Political System of the Czech Republic
After World War II, the political system in Czechoslovakia was greatly affected by the introduction of a Soviet-style Communist regime, as it was in the other countries of central and eastern Europe. The system of power was distorted. In effect this imbalance meant that the three branches of power necessary for democratic development - executive, legislative and judicial - were substituted by a unified Communist power. Its power was based on the constitution and for forty years it ruled all layers of social and political life throughout the country with the help of oppressive institutions. After February 1948, the Communist Party became the only autonomous political entity. It allowed a few other parties to exist within the so-called National Front; however, these parties held no real power and were created to provide an outward image of Czechoslovakia as a democratic state.
After the revolutionary events of November 1989 which brought about the downfall of the Communist regime, the entire country faced the uneasy task of resuming its pre-Communist traditions and building a democratic political system. A wide diversity of political parties were well-established even before the break-up of Czechoslovakia on December 31, 1992. The constitution of the Czech Republic, which became valid on the day of the birth of the new state, explicitly defined civil rights, the relationship between the executive and legislative branches of power, and the independence of the judiciary.
Elected for a term of five years by a joint session of both chambers of Parliament, the President may serve a maximum of two successive terms in office. The President is the Supreme Commander of the Armed Forces. Presidential power is limited; the most important is the right to veto any bill which has already been passed by Parliament, with the exception of constitutional bills. This power is void in times of constitutional or other political crises.
The Parliament consists of two chambers - the Chamber of Deputies and the Senate. It passes all bills valid in the territory of the Czech Republic and expresses approval of important international treaties; i.e. those concerning human rights and basic liberties, political treaties, and general economic treaties. It decides the most important acts of state, such as declaring war or approving the deployment of foreign armies on Czech soil.
The Chamber of Deputies is made up of 200 deputies who are elected for a term of four years (the last elections took place in June 1998). The President can dissolve the Chamber of Deputies in cases outlined in the constitution. Political lobbies, ongoing parliamentary commissions and committees operate in the historical building which houses the chamber.
The Senate is made up of 81 senators elected for six-year terms. Every two years one-third of the Senate's seats come up for re-election. The Senate cannot be dissolved.
A resolution by a parliamentary chamber is passed by a clear majority of deputies or senators present. A constitutional bill or an international treaty must be passed by a 60% majority of the total number of deputies and senators present.
The Legislative Process
Bills are sent to the Chamber of Deputies. The right of legislative initiative is possessed by a deputy, a group of deputies, the Senate, the Cabinet or local or regional cabinet representatives.
A bill passed by the Chamber of Deputies is sent to the Senate which has the power to veto it, send it back to the Chamber of Deputies with amendments, or table the bill.

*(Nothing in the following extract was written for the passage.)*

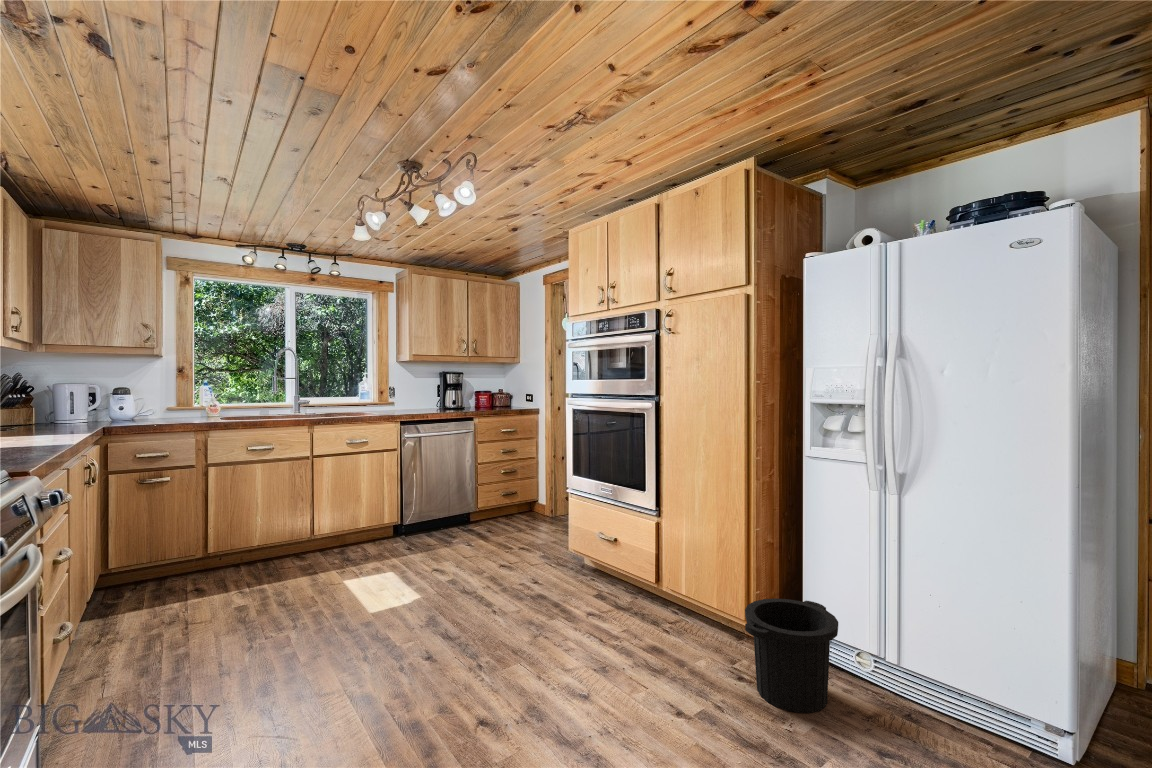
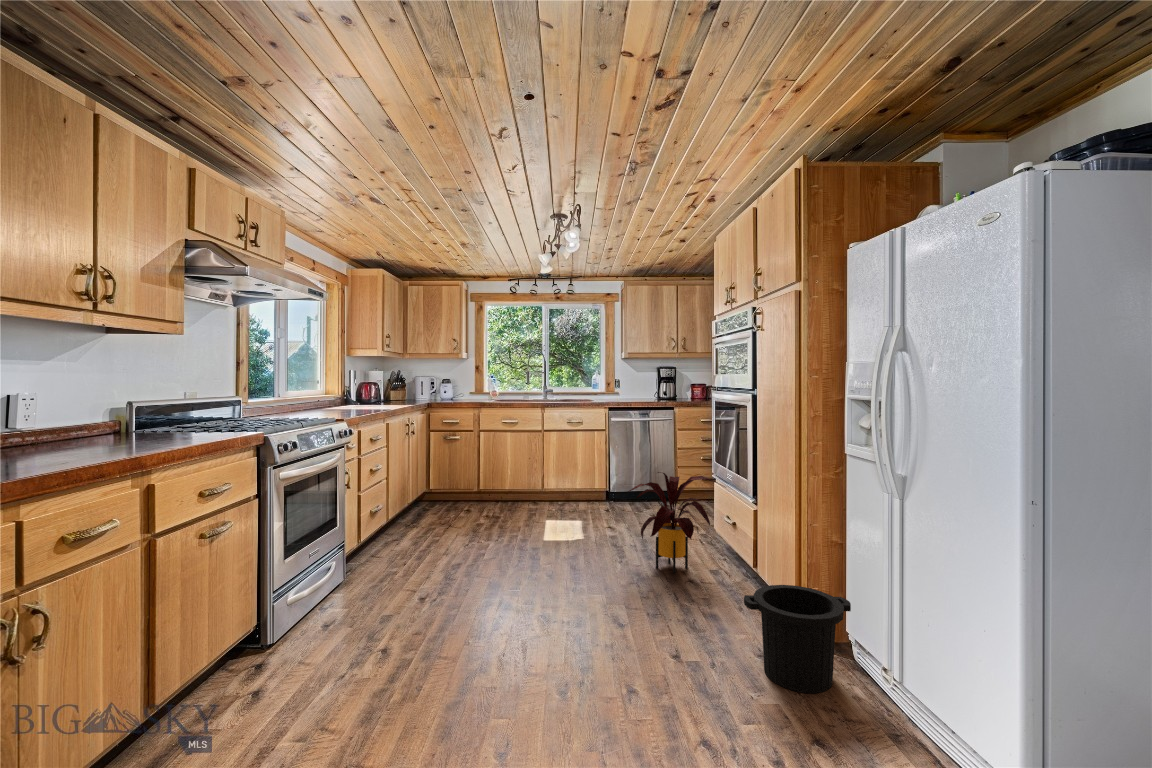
house plant: none [506,494,611,612] -> present [628,472,726,573]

Elections to the Legislative Bodies
Elections to the Chamber of Deputies and the Senate take place by secret ballot on the basis of general, equal and direct voting. The Chamber of Deputies is elected on the basis of proportional representation. Political parties must obtain five percent of the popular vote in order to gain seats in the chamber. The Senate is elected on the basis of majority vote.
All citizens of the Czech Republic over 18 years of age have the right to vote for representatives in both chambers of Parliament. Candidates for the Chamber of Deputies must be over 21 years of age, while candidates for the Senate must be over 40 years of age.
The Government is the supreme body of executive power. It Consists of the Prime Minister, Deputy Prime Minister and Ministers, and coordinates activities of the ministries and the central bodies of the state administration and manages the state administration throughout the territory of the state. The Government has exclusive legislative initiative in terms of the state budget.
The Supreme Audit Office
The Supreme Audit Office is an independent controlling agency which audits the management of state property and the implementation of the state budget. It audits the ways in which the resources of the state budget of the Czech Republic are created and used.
This is the central state bank of the Czech Republic.
Based on law, the main goal of the bank is to preserve the stability and purchasing power of the currency, and while pursuing this goal, the bank is not dependent on the cabinet of the Czech Republic. The president and executives of the bank are appointed by the Head of State.
The Constitutional Court was set up to protect constitutional rights. It consists of 15 judges who are appointed by the President - with the consent of the Senate - for a term of ten years. In their decisions judges are bound only by constitutional laws, international treaties, and by a law designating the proceedings of the constitutional court.
The Supreme Court
The Supreme Court is the supreme judicial body in all matters within the jurisdiction of the courts, except those within the jurisdiction of the constitutional court or the supreme administrative court. The judges are bound only by law and they are in a position to decide whether other legal regulations are in accordance with the law.
THE POLITICAL SCENE
The Czech Republic is a parliamentary democracy.
In 1989, after overthrowing the one-party government, Czechoslovak citizens found new freedom - the right to freely form political parties and movements according to one's political convictions. Very soon after the fall of the totalitarian regime, a colorful variety of political parties was established and provided the foundations for a more stable political climate.